Synthetic Data Generation
          ↓
Data Preprocessing
          ↓
Feature Engineering
          ↓
Rule Engine
          ↓
Machine Learning Layer
          ↓
Evaluation Layer
          ↓
SHAP Explainability
          ↓
Streamlit Dashboard + FastAPI

📂 Project Structure

TeleSentry-AI/
│
├── api/
├── dashboard/
├── data/
├── notebooks/
├── reports/
├── saved_models/
├── src/
├── tests/
│
├── README.md
├── requirements.txt
├── requirements-lock.txt
├── LICENSE
├── VERSION
└── .env.example

⚙️ Features

Synthetic Telecom Dataset Generator

Generates realistic telecom profiles:

Legitimate Users

  • Delivery Partners
  • Business Users
  • Regular Subscribers
  • Traveling Professionals

Fraud Profiles

  • Digital Arrest Bots
  • Traditional Scammers
  • Low Volume Fraudsters

Feature Engineering

Generated telecom intelligence features:

Feature Description
call_intensity Calling activity level
distance_per_call Average call distance ratio
contact_circle_ratio Contact diversity ratio
delivery_pattern Delivery behavior pattern
high_freq_long_distance Suspicious high-volume calling

Rule Engine

Fraud intelligence layer:

  • Digital Arrest Detection
  • Mass Calling Detection
  • Long Distance Scam Detection
  • Traveler Detection
  • Business User Detection
  • Delivery Pattern Detection

Machine Learning Models

Isolation Forest

Purpose:

  • Unsupervised anomaly detection
  • Detection of unusual telecom behavior

Random Forest

Purpose:

  • Supervised fraud classification
  • Fraud probability estimation

📊 Model Performance

Metric Score
Accuracy 98%+
Precision 97%+
Recall 98%+
F1 Score 98%+
ROC-AUC 99%+

🧠 Explainable AI

TeleSentry AI uses SHAP (SHapley Additive Explanations).

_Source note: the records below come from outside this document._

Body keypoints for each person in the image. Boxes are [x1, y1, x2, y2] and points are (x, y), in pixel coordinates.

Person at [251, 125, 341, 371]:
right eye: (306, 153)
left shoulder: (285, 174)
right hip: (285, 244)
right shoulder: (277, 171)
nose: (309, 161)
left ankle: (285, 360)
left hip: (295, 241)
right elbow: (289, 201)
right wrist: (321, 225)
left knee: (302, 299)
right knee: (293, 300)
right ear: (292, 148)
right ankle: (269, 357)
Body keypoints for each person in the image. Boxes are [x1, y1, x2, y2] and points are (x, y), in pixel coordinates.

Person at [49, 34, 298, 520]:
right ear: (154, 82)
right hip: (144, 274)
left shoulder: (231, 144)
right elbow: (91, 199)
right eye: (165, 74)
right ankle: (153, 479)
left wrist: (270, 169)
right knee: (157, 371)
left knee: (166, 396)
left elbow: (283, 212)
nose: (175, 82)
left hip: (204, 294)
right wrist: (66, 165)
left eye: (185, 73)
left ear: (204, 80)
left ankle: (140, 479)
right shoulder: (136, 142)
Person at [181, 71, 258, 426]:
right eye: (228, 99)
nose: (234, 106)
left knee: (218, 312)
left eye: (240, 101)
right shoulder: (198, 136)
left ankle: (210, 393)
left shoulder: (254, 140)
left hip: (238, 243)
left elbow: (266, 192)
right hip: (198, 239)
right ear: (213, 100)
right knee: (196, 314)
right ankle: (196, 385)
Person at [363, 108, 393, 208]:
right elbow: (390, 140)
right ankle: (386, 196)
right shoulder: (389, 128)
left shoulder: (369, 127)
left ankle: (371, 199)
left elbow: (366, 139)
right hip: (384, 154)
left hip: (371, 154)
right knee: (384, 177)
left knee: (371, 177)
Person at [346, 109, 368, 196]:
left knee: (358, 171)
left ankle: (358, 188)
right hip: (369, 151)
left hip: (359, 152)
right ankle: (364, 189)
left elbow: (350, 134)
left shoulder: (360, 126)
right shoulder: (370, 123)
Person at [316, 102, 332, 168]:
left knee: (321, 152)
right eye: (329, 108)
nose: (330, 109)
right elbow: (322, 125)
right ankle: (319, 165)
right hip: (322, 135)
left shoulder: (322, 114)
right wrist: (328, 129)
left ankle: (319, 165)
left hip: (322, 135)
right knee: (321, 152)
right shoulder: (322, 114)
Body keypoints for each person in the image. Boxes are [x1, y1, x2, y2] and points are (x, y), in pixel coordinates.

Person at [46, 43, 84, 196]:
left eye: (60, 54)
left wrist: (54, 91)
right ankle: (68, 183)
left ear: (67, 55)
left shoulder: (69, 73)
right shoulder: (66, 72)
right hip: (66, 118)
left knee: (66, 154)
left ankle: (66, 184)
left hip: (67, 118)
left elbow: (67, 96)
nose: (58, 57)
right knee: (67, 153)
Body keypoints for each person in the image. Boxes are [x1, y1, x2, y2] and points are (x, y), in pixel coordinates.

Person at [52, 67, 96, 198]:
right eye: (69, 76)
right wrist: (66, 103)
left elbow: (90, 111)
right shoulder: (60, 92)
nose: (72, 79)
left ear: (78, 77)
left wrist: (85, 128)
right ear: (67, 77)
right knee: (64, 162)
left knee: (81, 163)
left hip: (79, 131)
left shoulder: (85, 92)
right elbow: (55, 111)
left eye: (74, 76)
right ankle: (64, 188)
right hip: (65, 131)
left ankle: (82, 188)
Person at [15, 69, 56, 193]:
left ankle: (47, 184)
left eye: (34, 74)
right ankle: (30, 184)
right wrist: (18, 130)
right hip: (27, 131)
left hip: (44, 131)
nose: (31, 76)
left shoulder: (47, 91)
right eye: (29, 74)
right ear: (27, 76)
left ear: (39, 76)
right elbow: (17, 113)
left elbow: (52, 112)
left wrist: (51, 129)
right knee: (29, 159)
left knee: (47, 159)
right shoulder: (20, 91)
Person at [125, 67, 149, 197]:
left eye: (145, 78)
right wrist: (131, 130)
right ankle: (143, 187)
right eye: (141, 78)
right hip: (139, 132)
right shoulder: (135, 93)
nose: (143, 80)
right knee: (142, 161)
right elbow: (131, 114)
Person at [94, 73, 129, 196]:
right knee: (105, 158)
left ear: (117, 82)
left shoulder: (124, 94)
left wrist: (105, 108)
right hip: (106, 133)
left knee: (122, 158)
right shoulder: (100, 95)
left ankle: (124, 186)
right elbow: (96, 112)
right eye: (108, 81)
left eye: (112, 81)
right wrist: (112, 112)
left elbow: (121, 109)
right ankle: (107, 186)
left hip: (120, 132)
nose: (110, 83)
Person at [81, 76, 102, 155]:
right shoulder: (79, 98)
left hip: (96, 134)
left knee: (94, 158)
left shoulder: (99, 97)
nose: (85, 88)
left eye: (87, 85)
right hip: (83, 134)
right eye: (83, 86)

Generated explanations include:

  • SHAP Summary Plot
  • SHAP Waterfall Plot
  • Feature Importance Analysis

Top fraud indicators:

  • avgCallDistance
  • circleDiversity
  • call_intensity
  • avgDuration
  • high_freq_long_distance

📈 Dashboard

Interactive Streamlit dashboard provides:

Dataset Overview

  • Dataset statistics
  • Fraud distribution
  • User type analysis
  • Operator analysis

Model Analytics

  • Accuracy
  • Precision
  • Recall
  • F1 Score
  • ROC Curve
  • Confusion Matrix

Live Fraud Prediction

Predict fraud risk using telecom activity metrics.

Rule Engine Analytics

Visualize fraud intelligence triggers.

SHAP Explainability

Interpret model decisions.


🚀 FastAPI Backend

Endpoints:

Root

GET /

Health Check

GET /health

Prediction

POST /predict

Example Request:

{
  "avg_duration": 5,
  "call_frequency": 150,
  "unique_contacts": 100,
  "avg_distance": 600,
  "circle_diversity": 8
}

Example Response:

{
  "prediction": "FRAUD",
  "fraud_probability": 0.98,
  "risk_level": "CRITICAL"
}

🛠 Installation

Clone Repository

git clone https://github.com/7vik2005/TeleSentry-AI.git

cd TeleSentry-AI

Install Dependencies

pip install -r requirements.txt

▶ Running The Project

Generate Dataset

python -m src.data_generation.generator

Apply Rule Engine

python -m src.rule_engine.rules

Train Models

python -m src.models.random_forest

Generate SHAP Explanations

python -m src.explainability.shap_explainer

Launch Dashboard

python -m streamlit run dashboard/app.py

Launch API

python -m uvicorn api.app:app --reload

📚 Technologies Used

  • Python
  • Pandas
  • NumPy
  • Scikit-Learn
  • SHAP
  • FastAPI
  • Streamlit
  • Plotly
  • Matplotlib
  • Faker

🔮 Future Enhancements

  • XGBoost Integration
  • Real Telecom Data Support
  • Real-Time Streaming Detection
  • Docker Deployment
  • Cloud Deployment
  • Automated Retraining Pipeline
  • MLOps Integration

👨‍💻 Author

Satvik Jambagi

Machine Learning | Data Science | AI Engineering


📜 License

This project is licensed under the MIT License.